··· Raw data
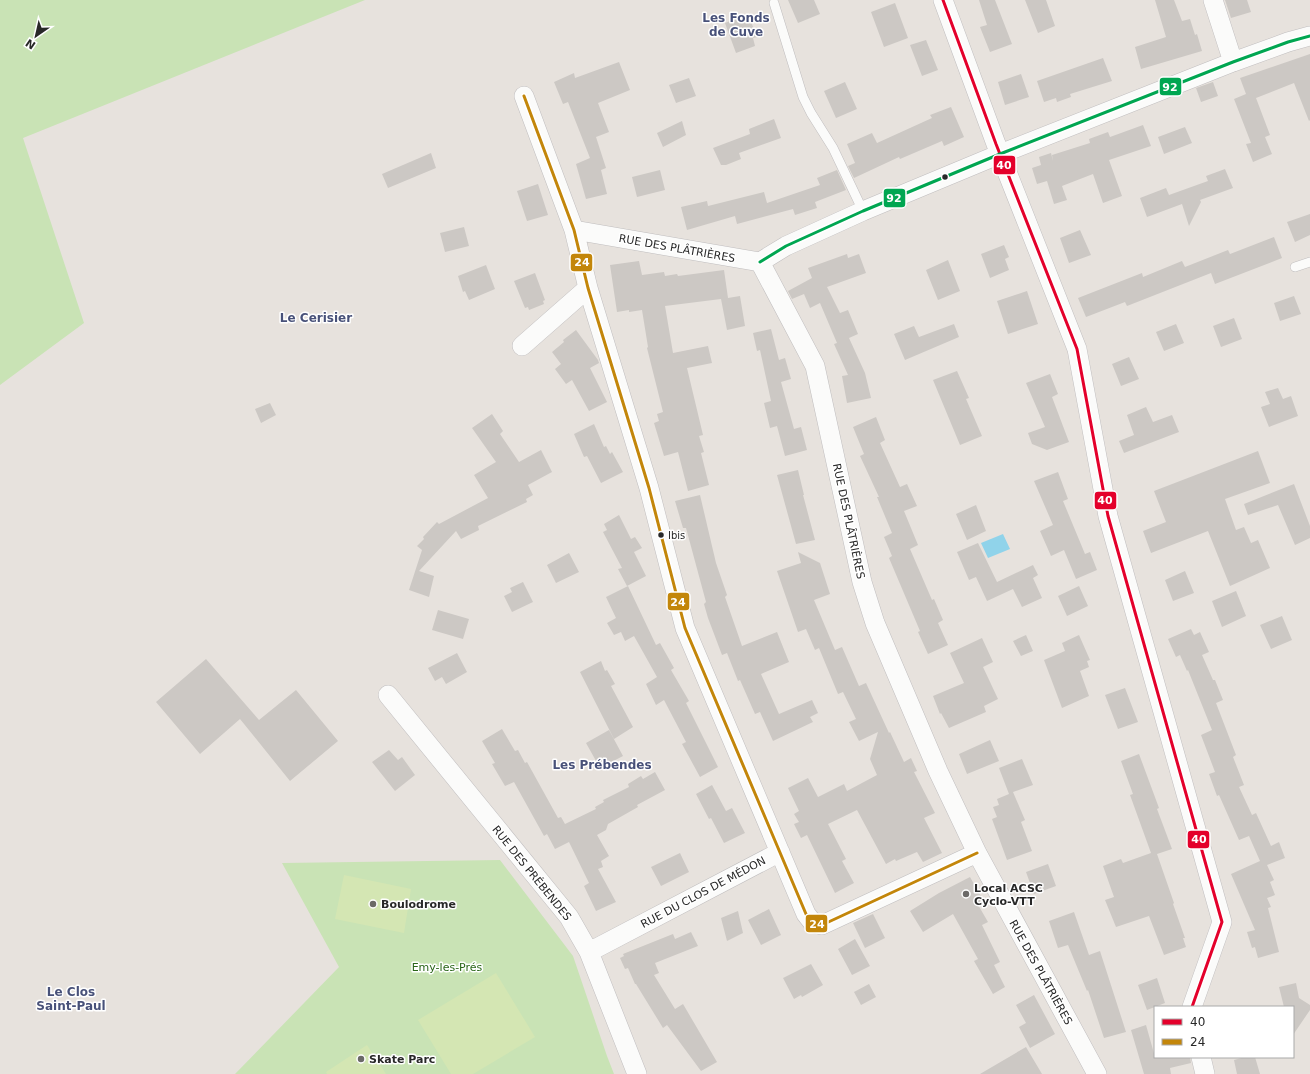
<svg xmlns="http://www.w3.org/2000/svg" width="1310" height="1074" font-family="'DejaVu Sans',sans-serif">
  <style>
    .green { fill: #c9e3b5 }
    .pitch { fill: #d4e6b3 }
    .water { fill: #90d3ea }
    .building { fill: #ccc8c4 }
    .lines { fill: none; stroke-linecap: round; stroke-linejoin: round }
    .service-casing { stroke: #c0bebf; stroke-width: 10 }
    .minor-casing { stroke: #c0bebf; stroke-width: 20 }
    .service { stroke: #fbfbfa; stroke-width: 9 }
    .minor { stroke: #fbfbfa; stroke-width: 19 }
    .bus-1-casing { stroke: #fff; stroke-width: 6 }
    .bus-2-casing { stroke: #fff; stroke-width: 6 }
    .bus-3-casing { stroke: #fff; stroke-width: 6 }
    .bus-1 { stroke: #e4002b; stroke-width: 3 }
    .bus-2 { stroke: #c3860a; stroke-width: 3 }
    .bus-3 { stroke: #00a651; stroke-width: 3 }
    .bus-dot { fill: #282828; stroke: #fff; stroke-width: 1.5 }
    .poi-dot { fill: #6b6967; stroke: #fff; stroke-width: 1.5 }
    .labels { text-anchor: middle; stroke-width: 3; stroke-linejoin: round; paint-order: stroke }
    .bus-label { font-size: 10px; fill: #282828; stroke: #fff; text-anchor: start }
    .street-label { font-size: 11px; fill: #282828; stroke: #fff }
    .poi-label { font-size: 11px; font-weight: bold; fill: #282828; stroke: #fff; text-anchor: start }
    .park-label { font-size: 11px; fill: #296518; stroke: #fff }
    .neighbourhood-label { font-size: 12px; font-weight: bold; fill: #485179; stroke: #fff }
    .line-badge { stroke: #fff; stroke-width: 1.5 }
    .badge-label { font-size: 11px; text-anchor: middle; font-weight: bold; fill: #fff }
  </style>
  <rect width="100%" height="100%" fill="#e7e2dd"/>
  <path class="green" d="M0,0H365L23,138L84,323L0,385Z
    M500,860L573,956L607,1056L614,1074H235L339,967L282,863Z"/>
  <path class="pitch" d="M344,875L411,889L404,933L335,919Z
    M496,973L535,1037L473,1074H451L418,1020Z
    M367,1045L386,1074H327L326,1072Z"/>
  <path class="water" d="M1003,534L1010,549L988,558L981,543Z"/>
  <path class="building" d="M788,0H814L820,14L798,23Z
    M979,0H995L1012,44L990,52L980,27L987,25Z
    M1025,0H1046L1055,26L1038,33Z
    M1155,0H1174L1182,21L1190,19L1195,35L1197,34L1202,51L1141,69L1135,47L1166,37Z
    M1225,0H1247L1251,12L1231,18Z
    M895,3L908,38L884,47L871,12Z
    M748,14L757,37L753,38L755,46L736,53L725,23Z
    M926,40L938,70L922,76L910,45Z
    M1310,54V120L1309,121L1294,83L1256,98L1270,135L1265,137L1272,154L1253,162L1246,144L1251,143L1234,99L1246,94L1240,78Z
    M1103,58L1112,81L1070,94L1071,97L1057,102L1056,98L1044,102L1037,81Z
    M619,62L630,90L598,103L609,132L596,137L606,168L601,170L607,194L586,199L576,164L590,158L568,102L563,104L554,82L574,73L575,78Z
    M1021,74L1029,97L1005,105L998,82Z
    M689,78L696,96L676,103L669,85Z
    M845,82L857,109L836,118L824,91Z
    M1213,82L1218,96L1201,102L1196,88Z
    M951,107L964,137L944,146L942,141L900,159L899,157L854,178L848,166L855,163L847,144L872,133L877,143L932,118L930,115Z
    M774,119L781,138L739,153L741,159L726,165H721L713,148L750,134L749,129Z
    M682,121L686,135L663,147L657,133Z
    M1143,125L1151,146L1109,160L1122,196L1103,203L1093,174L1062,186L1067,200L1054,204L1047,181L1037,184L1032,168L1041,165L1039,157L1051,153L1053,161L1052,155L1090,143L1089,139L1108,132L1110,137Z
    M1185,127L1192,143L1164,154L1158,137Z
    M431,153L436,168L388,188L382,174Z
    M1225,169L1233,188L1200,200L1201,202L1189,226L1182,204L1147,217L1140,198L1166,188L1169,195L1208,181L1206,176Z
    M660,170L665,190L637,197L632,177Z
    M837,170L846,190L815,202L817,208L795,215L793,209L737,224L735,216L687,230L681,207L707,201L708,206L764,192L767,203L820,185L817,178Z
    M538,184L548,215L527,221L517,191Z
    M1310,214V235L1295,242L1287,222Z
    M464,227L469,246L445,252L440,233Z
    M1080,230L1091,255L1069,263L1060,238Z
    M1274,237L1282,258L1215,284L1211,273L1127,306L1125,302L1086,317L1078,298L1142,273L1143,277L1182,261L1185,267L1228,250L1230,254Z
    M1004,245L1009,257L1005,259L1009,270L990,278L981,254Z
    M847,254L848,258L859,254L866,273L827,287L840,313L848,310L858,334L849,338L865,373L871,398L847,403L842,376L848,375L834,344L837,343L820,303L810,308L804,294L792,299L788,291L812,278L808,268Z
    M948,260L960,291L938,300L926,270Z
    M639,261L642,275L664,272L665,276L677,274L678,276L724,270L728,298L740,296L745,326L727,330L721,299L665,306L673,353L708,346L712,363L687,368L703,435L699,436L704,452L701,453L709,485L688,491L678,452L664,456L654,423L659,421L657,414L663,412L647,348L648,347L642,310L629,312V310L617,312L610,265Z
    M486,265L495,289L469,300L465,291L463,292L458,276Z
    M535,273L545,300L543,301L544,304L529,310L528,307L525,308L514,281Z
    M1027,291L1038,324L1008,334L997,301Z
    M1294,296L1301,314L1280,321L1274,303Z
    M1234,318L1242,339L1221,347L1213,326Z
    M954,324L959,337L905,360L894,334L914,326L919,337Z
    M1176,324L1184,343L1164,351L1156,332Z
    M771,329L779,360L785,358L791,379L781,382L794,429L801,427L807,450L785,456L777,426L770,428L764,403L771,401L760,350L757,351L753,333Z
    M576,330L598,360L599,363L590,368L607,402L589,411L572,380L566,384L555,369L561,364L552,352L564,342L563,340Z
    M1129,357L1139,379L1121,386L1112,364Z
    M957,371L969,398L966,399L982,436L960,445L933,380Z
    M1050,374L1058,394L1052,397L1069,442L1047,450L1032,444L1028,433L1045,427L1026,383Z
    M1278,388L1283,399L1291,396L1298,416L1269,427L1261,407L1270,404L1265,392Z
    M270,403L276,415L261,423L255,409Z
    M1146,407L1153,422L1172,415L1179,432L1124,453L1119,441L1134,435L1127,415Z
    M492,414L503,431L500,434L519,462L541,450L552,472L528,485L533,495L526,499L527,502L478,526L479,530L461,539L456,531L419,571L434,576L429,597L409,590L422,550L417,546L424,539L423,537L437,522L439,524L488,498L474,475L496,462L472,428Z
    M876,417L885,440L880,443L900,487L907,484L917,506L904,511L918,545L910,549L932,600L934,599L943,620L938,623L948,645L928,654L918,632L920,631L889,558L892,556L884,537L892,533L877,497H879L860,456L864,454L853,427Z
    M594,424L604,447L606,446L610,454L612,452L623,472L601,483L587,456L584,457L574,434Z
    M1258,451L1270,483L1225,499L1236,530L1244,527L1251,543L1258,540L1270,568L1230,586L1208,531L1151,553L1143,531L1166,522L1154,491Z
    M798,470L804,495H803L815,540L796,544L777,475Z
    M1058,472L1068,499L1063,501L1085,554L1090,552L1097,570L1076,579L1064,550L1051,556L1040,531L1053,525L1034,481Z
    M1294,484L1310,526V538L1295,545L1278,505L1248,515L1244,504Z
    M700,495L716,563L727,595L725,597L742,646L777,632L789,662L761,674L779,714L812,700L818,713L810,717L813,722L773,741L760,712L755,714L740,680L738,681L727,653L722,655L708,618L704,604L706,602L686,528H683L675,501Z
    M976,505L986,531L967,540L956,514Z
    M619,515L631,539L635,537L642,548L634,552L646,576L627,586L618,569L622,568L603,532L607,530L604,524Z
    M978,543L997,582L1033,565L1038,575L1033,578L1042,598L1022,607L1013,589L987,601L976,577L969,580L957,552Z
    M798,552L820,563L830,594L814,600L835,650L842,647L859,686L866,683L889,733L890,732L904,762L911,758L917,771L914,772L935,813L924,818L942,853L923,862L917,852L896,861L895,859L886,864L857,810L828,824L846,859L842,861L854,883L835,893L807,835L801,838L794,824L799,822L794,814L799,811L788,788L808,778L818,797L844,784L847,791L877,775L870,759L878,732L859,741L849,722L856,719L843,692L838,694L819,648L815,650L806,629L798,632L777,571L801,563Z
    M569,553L579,572L556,583L547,565Z
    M1185,571L1194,593L1173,601L1165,580Z
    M523,582L533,602L512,612L504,596L512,592L510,588Z
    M628,586L656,645L660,643L674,668L671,670L689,701L686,703L718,767L700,777L682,744L686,742L664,700L656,705L646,684L657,677L634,636L625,641L621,632L614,635L607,623L616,618L606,597Z
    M1079,586L1088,606L1067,616L1058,596Z
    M1236,591L1246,616L1222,627L1212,601Z
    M438,610L469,619L463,639L432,630Z
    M1282,616L1292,640L1271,649L1260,625Z
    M1191,629L1194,635L1200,632L1209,652L1202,655L1213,680H1215L1223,700L1216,703L1236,755L1233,757L1244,785L1239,787L1252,815L1256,813L1271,846L1279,842L1285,858L1267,865L1274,880L1270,882L1275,895L1267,898L1271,907L1268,908L1279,952L1258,958L1255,947L1252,948L1247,932L1255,930L1231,874L1260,861L1249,836L1239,840L1219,795L1217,796L1209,774L1215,772L1201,735L1212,730L1188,670L1187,671L1180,655L1176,657L1168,639Z
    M1026,635L1033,651L1021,656L1013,641Z
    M1079,635L1090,660L1087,661L1089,667L1080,671L1089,696L1062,708L1044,660L1065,651L1062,643Z
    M982,638L993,662L983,667L998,699L984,706L986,712L949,728L941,713L940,714L933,696L964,683L950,653Z
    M457,653L467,672L446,684L442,677L435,681L428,668Z
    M206,659L259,720L296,690L338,741L290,781L240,719L200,754L156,702Z
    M601,661L605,671L607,670L615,684L611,686L633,727L614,739L580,672Z
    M1125,688L1138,722L1118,729L1105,695Z
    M502,729L515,751L518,750L525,763L527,762L558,818L561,817L565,824L596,809L595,807L604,802L603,800L629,787L628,784L641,776L643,779L655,772L665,790L637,805L638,807L608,824L606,830L597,835L609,856L601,861L603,867L598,869L616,902L596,911L584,886L589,883L569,842L555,849L547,834L544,836L514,782L505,786L492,764L495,763L482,741Z
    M609,730L623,756L600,768L586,743Z
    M990,740L999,761L967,774L959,754Z
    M389,750L398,760L402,757L415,775L395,791L372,762Z
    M1139,754L1159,808L1157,809L1172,849L1157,854L1174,903L1173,904L1185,938H1183L1186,947L1164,955L1149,916L1116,927L1105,900L1114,897L1103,866L1121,859L1123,863L1151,853L1130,795L1133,794L1121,761Z
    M1022,759L1033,785L1013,792L1025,820L1021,822L1032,851L1007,860L992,819L997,817L993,807L999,805L997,799L1009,794L999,768Z
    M712,785L726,811L732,808L745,833L724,843L711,818L709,819L696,794Z
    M680,853L689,872L661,886L651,867Z
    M1048,864L1056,886L1034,894L1026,872Z
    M970,877L983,900L977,903L988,922L982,925L1000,962L994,965L1005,987L993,994L974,961L978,959L953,914L923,932L910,911L939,893Z
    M769,909L781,935L761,945L748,920Z
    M738,911L743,933L727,941L721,918Z
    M1074,912L1089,955L1100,951L1126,1032L1104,1038L1088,990L1087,991L1068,945L1058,948L1049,921Z
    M873,914L885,938L865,948L853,923Z
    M691,932L698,946L655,963L659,973L654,975L675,1009L683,1004L717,1062L701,1071L667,1025L663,1028L636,984H635L628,968L625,969L620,958L624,956L623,954L673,934L675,939Z
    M855,939L870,966L852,975L838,949Z
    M811,964L823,985L802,997L801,995L794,999L783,978Z
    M1157,978L1165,1003L1147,1010L1138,985Z
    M1296,983L1299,998L1310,1005V1010L1293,1035V1007H1284L1279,987Z
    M869,984L876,997L861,1005L854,992Z
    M1034,995L1055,1034L1030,1048L1019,1027L1026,1023L1016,1005Z
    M1146,1025L1155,1057H1190L1191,1063L1170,1068L1171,1074H1144L1131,1030Z
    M1026,1047L1042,1074H980Z
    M1245,1057H1255L1260,1074H1237L1234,1060Z"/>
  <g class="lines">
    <g class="service-casing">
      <path id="service" d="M774,3L803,97L811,113L833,148L863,211
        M1295,267L1310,262"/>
    </g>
    <g class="minor-casing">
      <path id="minor" d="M943,0L996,144L1077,349L1108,516L1222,922L1192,1007
        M1213,0L1233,62
        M524,96L574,230L588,288L649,488L685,628L806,914L813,923L822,925L977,853
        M574,230L760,262
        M760,262L815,366L862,582L875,623L938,771L977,853L1097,1074
        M760,262L786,246L863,211L1000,154L1233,62L1288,42L1310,36
        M522,346L588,288
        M388,695L569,917L589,952L637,1074
        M589,952L780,852
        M1201,1057L1205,1074"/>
    </g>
    <use href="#service" class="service"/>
    <use href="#minor" class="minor"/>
    <g class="bus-1-casing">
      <path id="bus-1" d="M943,0L996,144L1077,349L1108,516L1222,922L1192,1007"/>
    </g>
    <g class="bus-2-casing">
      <path id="bus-2" d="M524,96L574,230L588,288L649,488L685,628L806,914L813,923L822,925L977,853"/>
    </g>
    <g class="bus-3-casing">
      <path id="bus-3" d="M760,262L786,246L863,211L1000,154L1233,62L1288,42L1310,36"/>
    </g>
    <use href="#bus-1" class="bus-1"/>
    <use href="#bus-2" class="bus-2"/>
    <use href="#bus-3" class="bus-3"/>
  </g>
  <g class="bus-dot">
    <circle cx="945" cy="177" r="3.5"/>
    <circle cx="661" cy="535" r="3.5"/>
  </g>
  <g class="poi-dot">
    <circle cx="966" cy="894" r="4"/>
    <circle cx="373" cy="904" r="4"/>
    <circle cx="361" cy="1059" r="4"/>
  </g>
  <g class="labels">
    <g class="bus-label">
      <text x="668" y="539">Ibis</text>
    </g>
    <g class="street-label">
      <text transform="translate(677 248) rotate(10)" y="4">RUE DES PLÂTRIÈRES</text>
      <text transform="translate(849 521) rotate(78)" y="4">RUE DES PLÂTRIÈRES</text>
      <text transform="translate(532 873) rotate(51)" y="4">RUE DES PRÉBENDES</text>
      <text transform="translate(703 892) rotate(-28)" y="4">RUE DU CLOS DE MÉDON</text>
      <text transform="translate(1041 972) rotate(61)" y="4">RUE DES PLÂTRIÈRES</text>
    </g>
    <g class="poi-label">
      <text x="974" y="892">Local ACSC<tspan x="974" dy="13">Cyclo-VTT</tspan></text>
      <text x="381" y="908">Boulodrome</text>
      <text x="369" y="1063">Skate Parc</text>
    </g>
    <g class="park-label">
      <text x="447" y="971">Emy-les-Prés</text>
    </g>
    <g class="neighbourhood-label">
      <text x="736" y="22">Les Fonds<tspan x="736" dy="14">de Cuve</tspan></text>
      <text x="316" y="322">Le Cerisier</text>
      <text x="602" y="769">Les Prébendes</text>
      <text x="71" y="996">Le Clos<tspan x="71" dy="14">Saint-Paul</tspan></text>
    </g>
  </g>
  <g class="line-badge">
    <rect x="1159" y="77" width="23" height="19" rx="4" fill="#00a651"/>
    <rect x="993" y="155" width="23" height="20" rx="4" fill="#e4002b"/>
    <rect x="883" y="188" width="23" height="20" rx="4" fill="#00a651"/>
    <rect x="570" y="253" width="23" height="19" rx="4" fill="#c3860a"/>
    <rect x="1094" y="491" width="23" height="19" rx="4" fill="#e4002b"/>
    <rect x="667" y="592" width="23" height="19" rx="4" fill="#c3860a"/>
    <rect x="1187" y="830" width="23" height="19" rx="4" fill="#e4002b"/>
    <rect x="805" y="914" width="23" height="19" rx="4" fill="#c3860a"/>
  </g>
  <g class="badge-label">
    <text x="1170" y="91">92</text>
    <text x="1004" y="169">40</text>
    <text x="894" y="202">92</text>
    <text x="582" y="266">24</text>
    <text x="1105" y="504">40</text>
    <text x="678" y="606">24</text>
    <text x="1199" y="843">40</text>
    <text x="817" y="928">24</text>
  </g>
  <rect x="1154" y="1006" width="140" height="52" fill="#ffffff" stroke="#a9a9a9"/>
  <rect x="1162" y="1019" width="20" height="6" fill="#e4002b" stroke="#a9a9a9"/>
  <text x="1190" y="1026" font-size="12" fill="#282828">40</text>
  <rect x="1162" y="1039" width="20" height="6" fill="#c3860a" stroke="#a9a9a9"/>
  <text x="1190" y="1046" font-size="12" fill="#282828">24</text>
  <g transform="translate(36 36) rotate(214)" stroke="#ffffff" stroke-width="3" paint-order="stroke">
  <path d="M0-3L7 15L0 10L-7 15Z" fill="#282828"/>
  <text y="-6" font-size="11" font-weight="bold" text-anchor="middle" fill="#282828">N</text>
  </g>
</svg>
······
▶ Work required:
I'd like every line with the string "lines" copied from the listing.

▶ Answer section:
    .lines { fill: none; stroke-linecap: round; stroke-linejoin: round }
  <g class="lines">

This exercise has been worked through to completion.